На данном этапе исследования изучен психологический статус 25 пациенток, поставленных на диспансерное наблюдение с сочетанными доброкачественными гиперпластическими заболеваниями матки и не нуждающихся в оперативном лечении указанной патологии. Критериями включения в группу исследования были: состояние вагинального нормоценоза после коррекции дисбиотических нарушений в интервале не более 2 месяцев в анамнезе, отсутствие показаний для хирургического лечения, отсутствие клинически значимой экстрагенитальной патологии и информированное добровольное согласие пациентки на участие в исследовании. После включения в исследование и в течение недели после окончания трехмесячной комплементарной коррекции комплексным фитопрепаратом, пациенток тестировали для определения уровня реактивной и личностной тревожности по Спилбергу – Ханину и определяли наличие и степень депрессивных расстройств.
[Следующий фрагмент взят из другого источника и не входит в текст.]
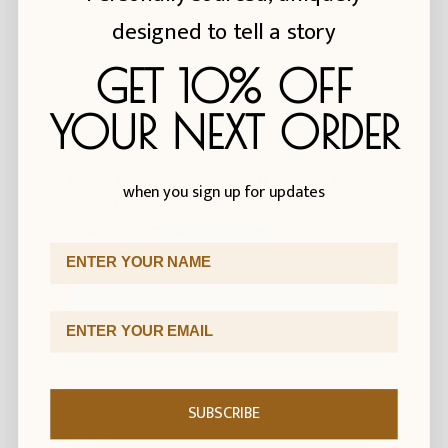
designed to tell a story
GET 10% OFF
Reviews
YOUR NEXT ORDER
There are no reviews yet.
Be the first to review “Small Witches Knot
when you sign up for updates
Silver Earrings”
Your rating
*
First Name
Your review
*
Email Address
Name
SUBSCRIBE
Email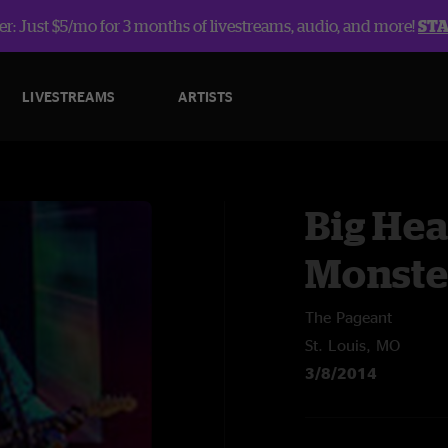
r: Just $5/mo for 3 months of livestreams, audio, and more!
ST
LIVESTREAMS
ARTISTS
Big Hea
Monste
The Pageant
St. Louis, MO
3/8/2014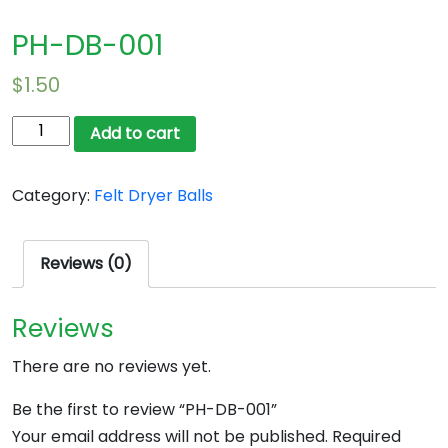
PH-DB-001
$
1.50
PH-
Add to cart
DB-
001
Category:
Felt Dryer Balls
quantity
Reviews (0)
Reviews
There are no reviews yet.
Be the first to review “PH-DB-001”
Your email address will not be published.
Required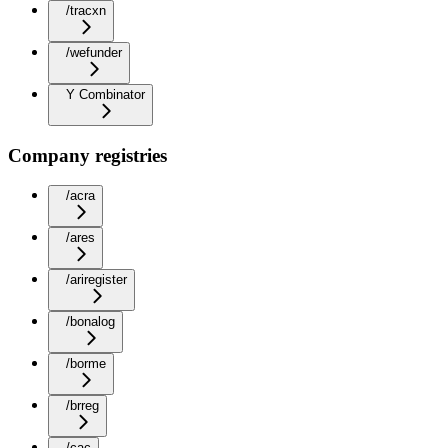
/tracxn
/wefunder
Y Combinator
Company registries
/acra
/ares
/ariregister
/bonalog
/borme
/brreg
/cac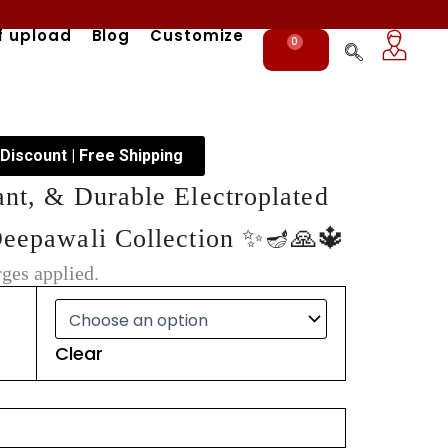
f upload
Blog
Customize
0
Cart
 Discount | Free Shipping
ant, & Durable Electroplated
Deepawali Collection ✨🪔🙏🔱
ges applied.
Clear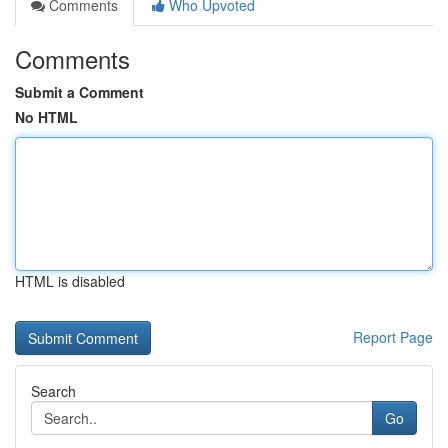
Comments
Who Upvoted
Comments
Submit a Comment
No HTML
HTML is disabled
Report Page
Search
Go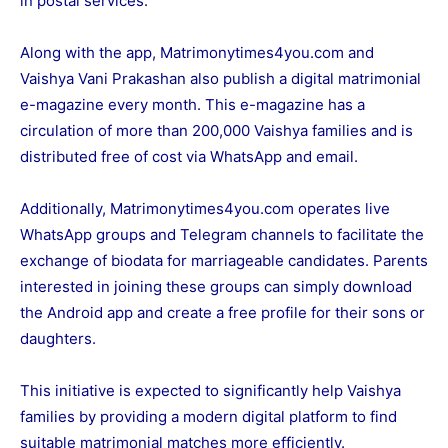
in postal services.
Along with the app,
Matrimonytimes4you.com
and
Vaishya Vani Prakashan also publish a digital matrimonial
e-magazine every month. This e-magazine has a
circulation of more than 200,000 Vaishya families and is
distributed free of cost via WhatsApp and email.
Additionally,
Matrimonytimes4you.com
operates live
WhatsApp groups and Telegram channels to facilitate the
exchange of biodata for marriageable candidates. Parents
interested in joining these groups can simply download
the Android app and create a free profile for their sons or
daughters.
This initiative is expected to significantly help Vaishya
families by providing a modern digital platform to find
suitable matrimonial matches more efficiently.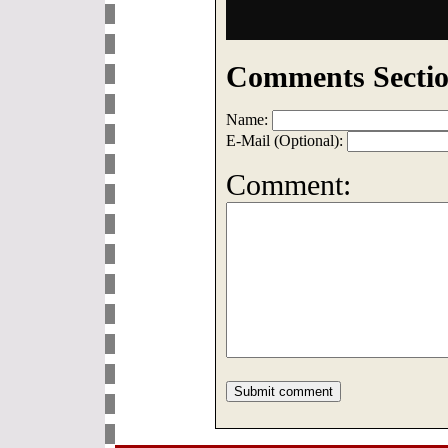
Comments Sectio
Name:
E-Mail (Optional):
Comment: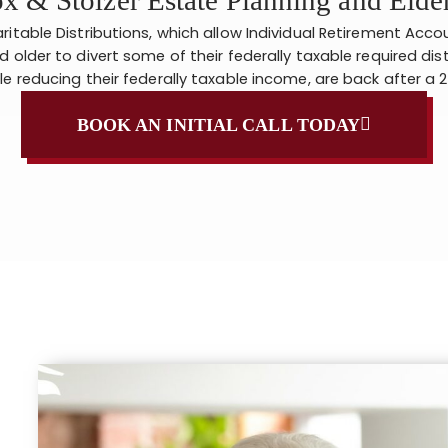
ritable Distributions, which allow Individual Retirement Acco
d older to divert some of their federally taxable required dis
le reducing their federally taxable income, are back after a 
BOOK AN INITIAL CALL TODAY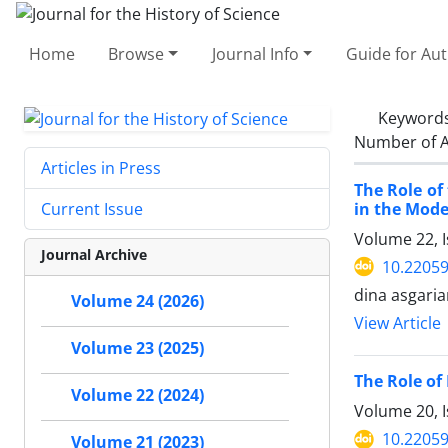
Home
Browse
Journal Info
Guide for Au
Keyword
Number of A
Articles in Press
The Role o
in the Mode
Current Issue
Volume 22, 
Journal Archive
10.22059
dina asgari
Volume 24 (2026)
View Article
Volume 23 (2025)
The Role of 
Volume 22 (2024)
Volume 20, I
10.22059
Volume 21 (2023)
Статистическая обработка материала проведена методом проверки значимости расхождений результатов тестов по критерию Стьюдента (расхождение средних значений) и по критерию Фишера (отношение выборочных дисперсий).
При проведении первичного тестирования у подавляющего большинства пациенток с сочетанными гиперпластическими заболеваниями тела матки выявлены расстройства, укладывающиеся в рамки существующего непсихотического тревожно-депрессивного синдрома, сопровождающего многие взаимоотягощающие соматические заболевания. В период приема комплексного фитопрепарата нами не зафиксировано ни одного случая отказа от его приема в результате появления нежелательных побочных эффектов, а также аллергических реакций на компоненты препарата.
Динамика изменений показателей результатов психодиагностического тестирования представлена в табл.18 и 19.
Анализ полученных данных, представленных в таблицах свидетельствует о том, что проверка значимости расхождений результатов теста по Спилбергу-Ханину и теста депрессивных расстройств по критерию Стьюдента (расхождение средних значений) и по критерию Фишера (отношение выборочных дисперсий) показала высокую статистическую значимость существенного влияния исследуемого комплементарного препарата с вероятностью не менее 86%, что при используемом объме выборочных данных можно считать весьма значимым и убедительным результатом. Также следует отметить, что сохраняющиеся высокими показатели умеренной тревожности и субдепрессивного состояния, при условии явного снижения уровней высокой тревожности, среднетяжелой и тяжелой депрессий к трехмесячному интервалу наблюдения, позволяют предположить наличие этапности в положительной динамике разрешения тревожно-депрессивного синдрома, сопровождающего течение основного заболевания - сочетанных доброкачественных гиперпластических процессов тела матки.
Итак, в ходе проведенного исследования было выяснено о достаточной эффективности трехмесячной комплементарной коррекции тревожно депрессивных расстройств комплексным фитопрепаратом у пациенток с сочетанной пролиферативной доброкачественной патологией тела матки.
Выявленные особенности динамики изменений показателей психодиагностического тестирования предполагают проведение дальнейших исследований в избранном направлении.